Delagarde threw aside his hammer, and saluted the officer. The little Chevalier made a formal bow, and hastened to say that he was not at all hurt. With a droll composure he offered snuff to the officer, who declined politely. Turning to the window where the girl stood, the new-comer saluted with confident gallantry.
“Why, it’s little Guida Landresse!” he said under his breath—“I’d know her anywhere. Death and Beauty, what a face!” Then he turned to Ranulph in recognition.
“Ranulph Delagarde, eh?” said he good-humouredly. “You’ve forgotten me, I see. I’m Philip d’Avranche, of the Narcissus.”
Ranulph had forgotten. The slight lad Philip had grown bronzed, and stouter of frame. In the eleven years since they had been together at the Battle of Jersey, events, travel, and responsibility had altered him vastly. Ranulph had changed only in growing very tall and athletic and strong; the look of him was still that of the Norman lad of the isle, though the power and intelligence of his face were unusual.
The girl in the cottage doorway had not forgotten at all. The words that d’Avranche had said to her years before, when she was a child, came to her mind: “My name is Philip; call me Philip.”
The recollection of that day when she snatched off the Bailly’s hat brought a smile to her lips now, so quickly were her feelings moved one way or another.

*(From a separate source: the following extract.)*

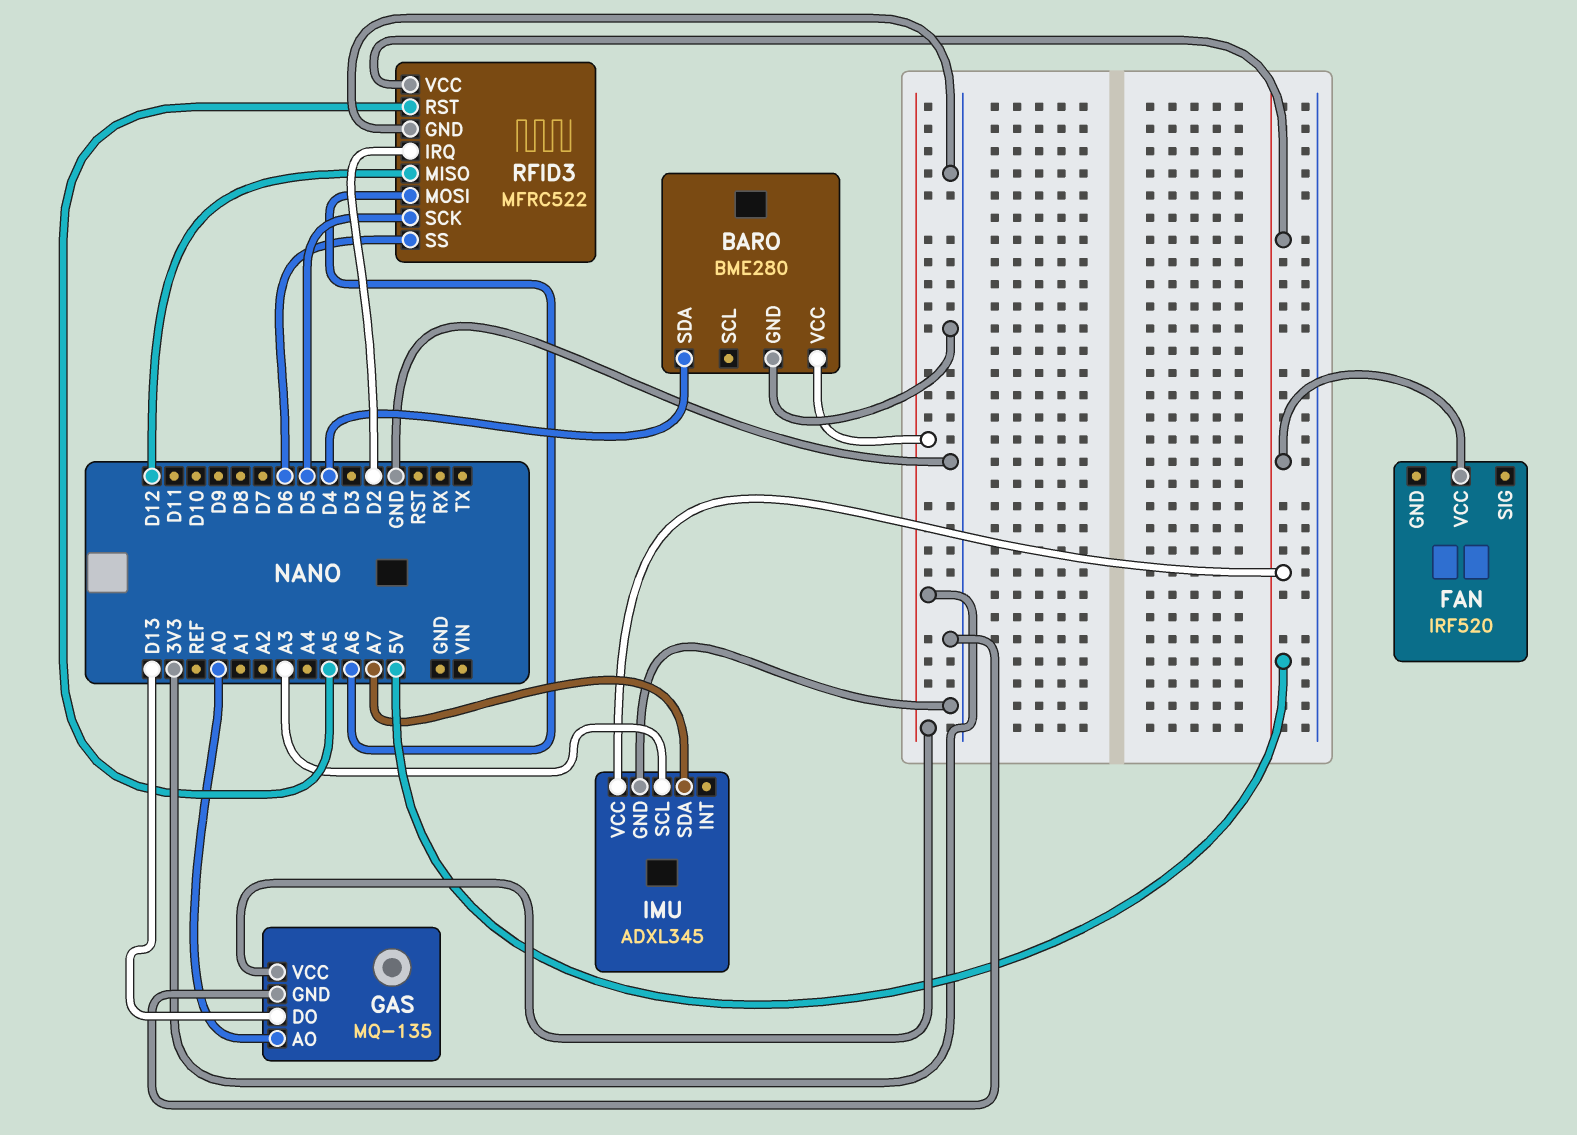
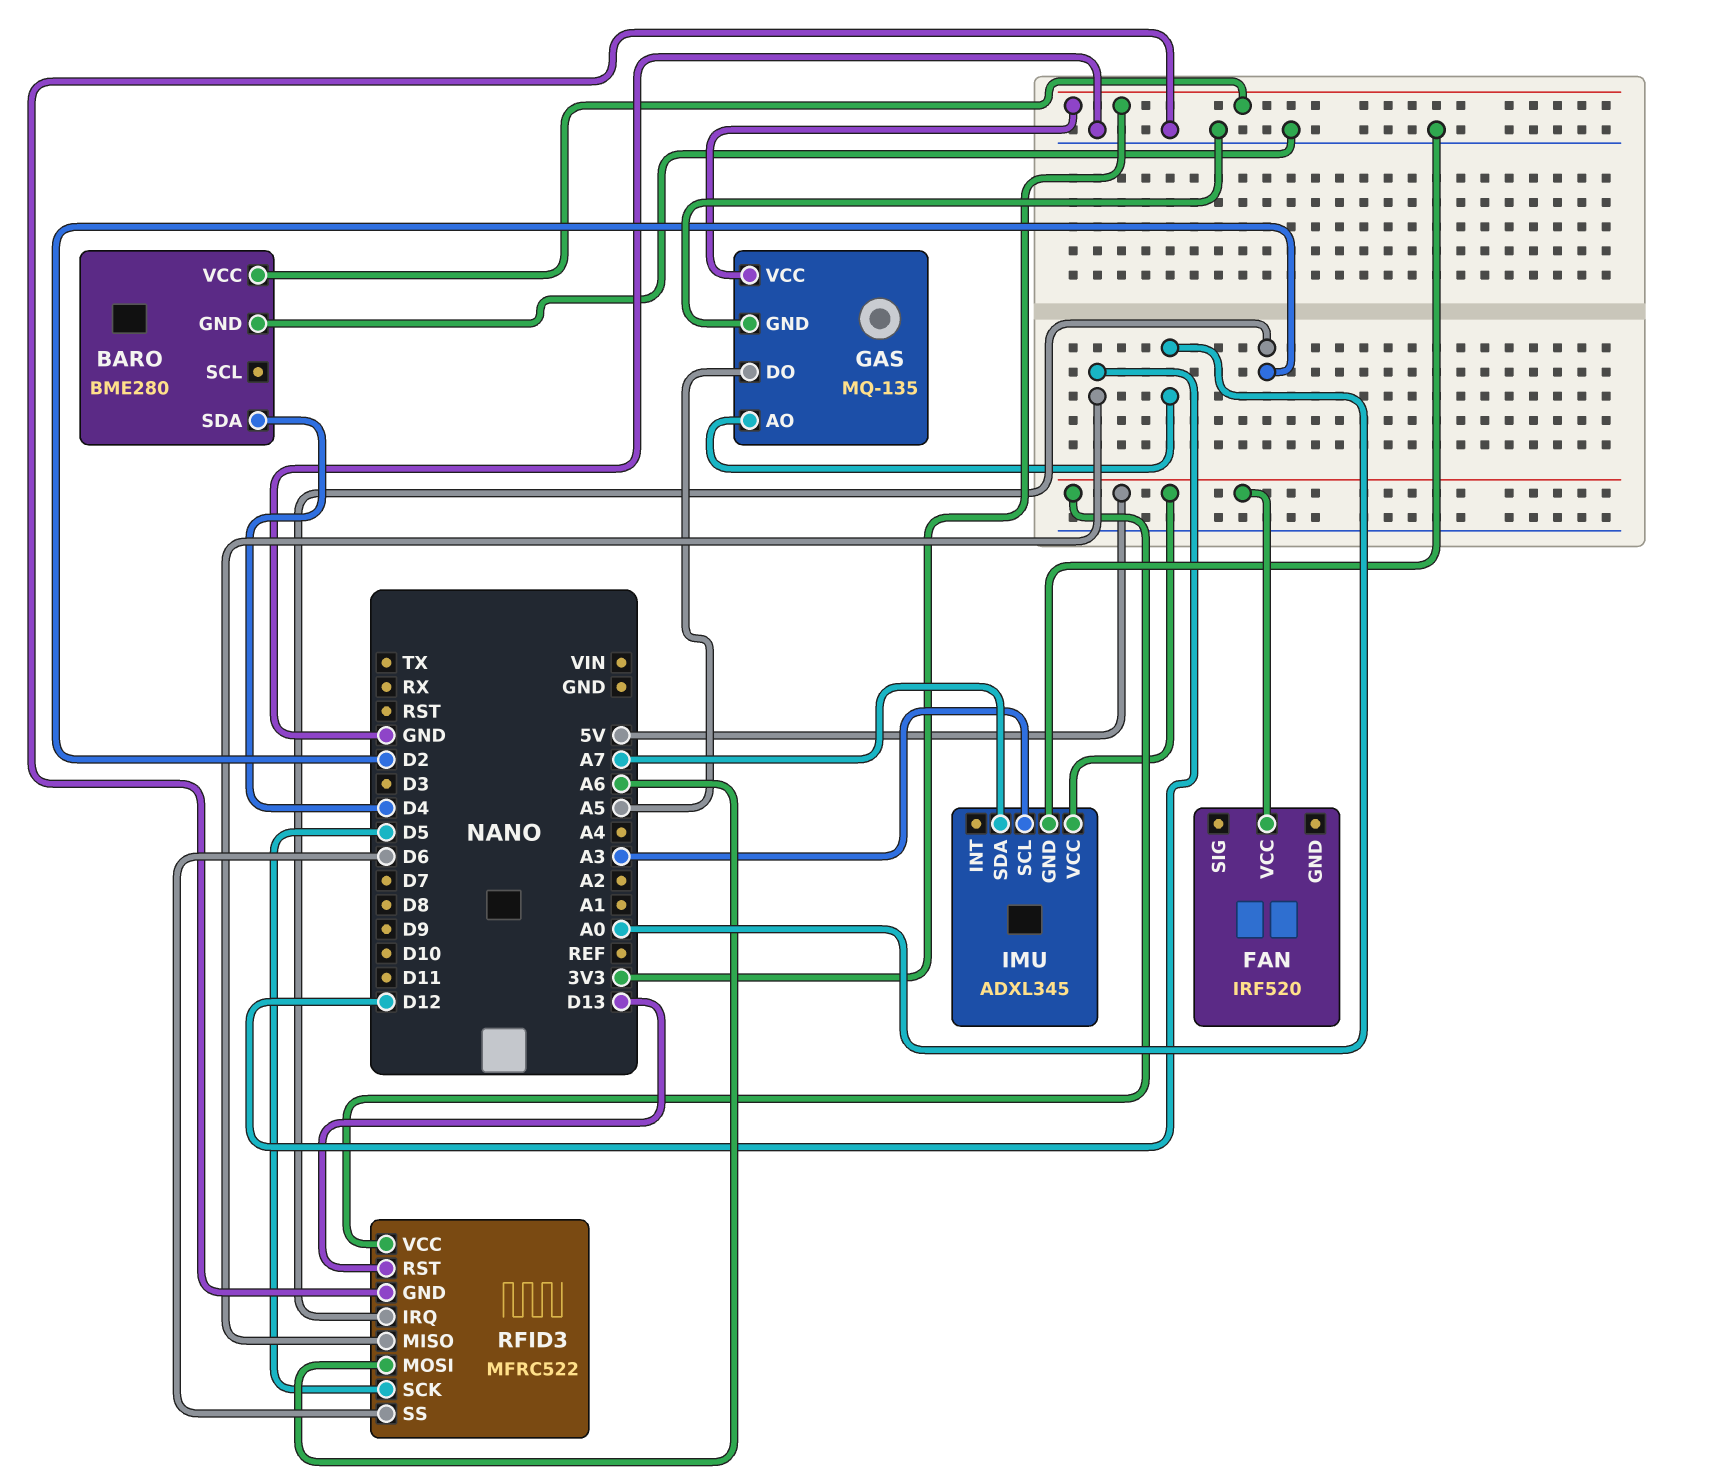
GAS pin DO: D13 -> A5
RFID3 pin RST: A5 -> D13

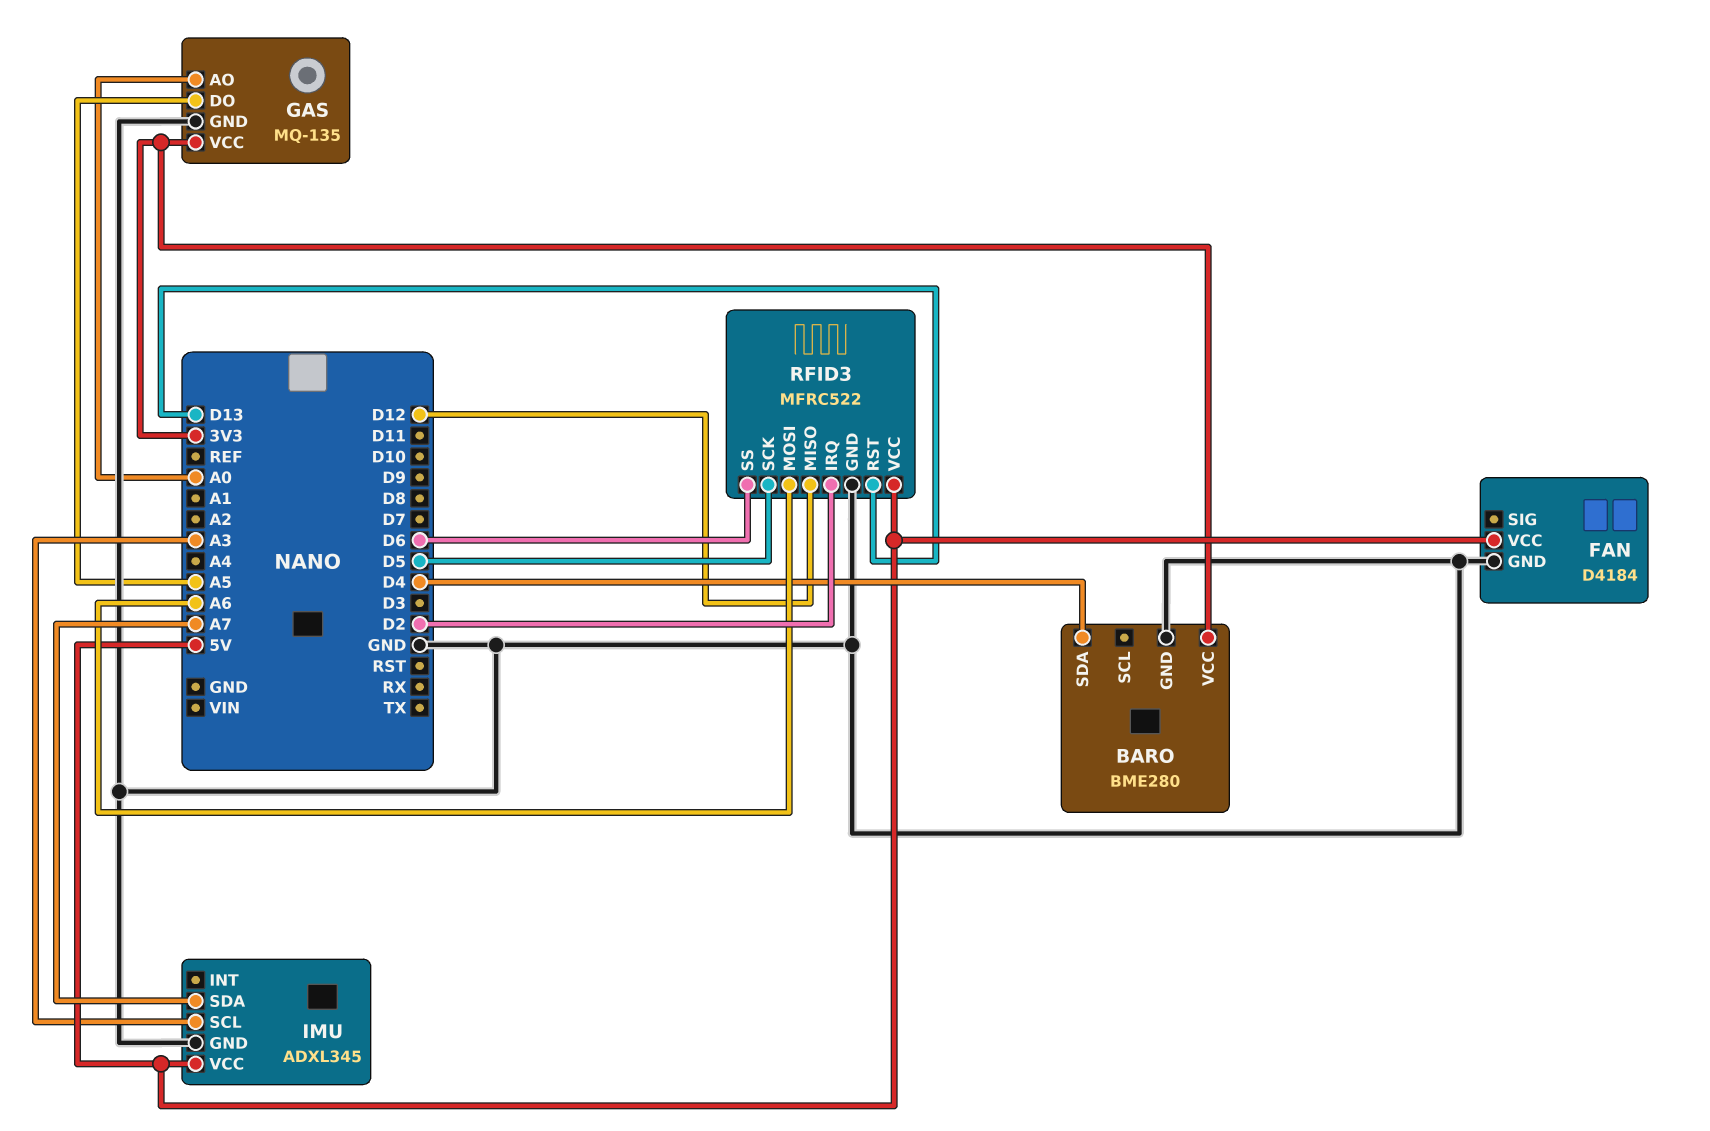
FAN: IRF520 -> D4184
FAN pin GND: none -> GND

Then she grew suddenly serious, for the memory of the hour when he saved her from the scimitar of the Turk came to her, and her heart throbbed hotly. But she smiled again, though more gently and a little wistfully now.
Philip d’Avranche looked up towards her once more, and returned her smile. Then he addressed the awed crowd. He did not spare his language; he unconsciously used an oath or two. He ordered them off to their homes. When they hesitated (for they were slow to acknowledge any authority save their own sacred Royal Court) the sailors advanced on them with drawn cutlasses, and a moment later the Place du Vier Prison was clear. Leaving a half-dozen sailors on guard till the town corps should arrive, d’Avranche prepared to march, and turned to Delagarde.
“You’ve done me a good turn, Monsieur d’Avranche,” said Ranulph.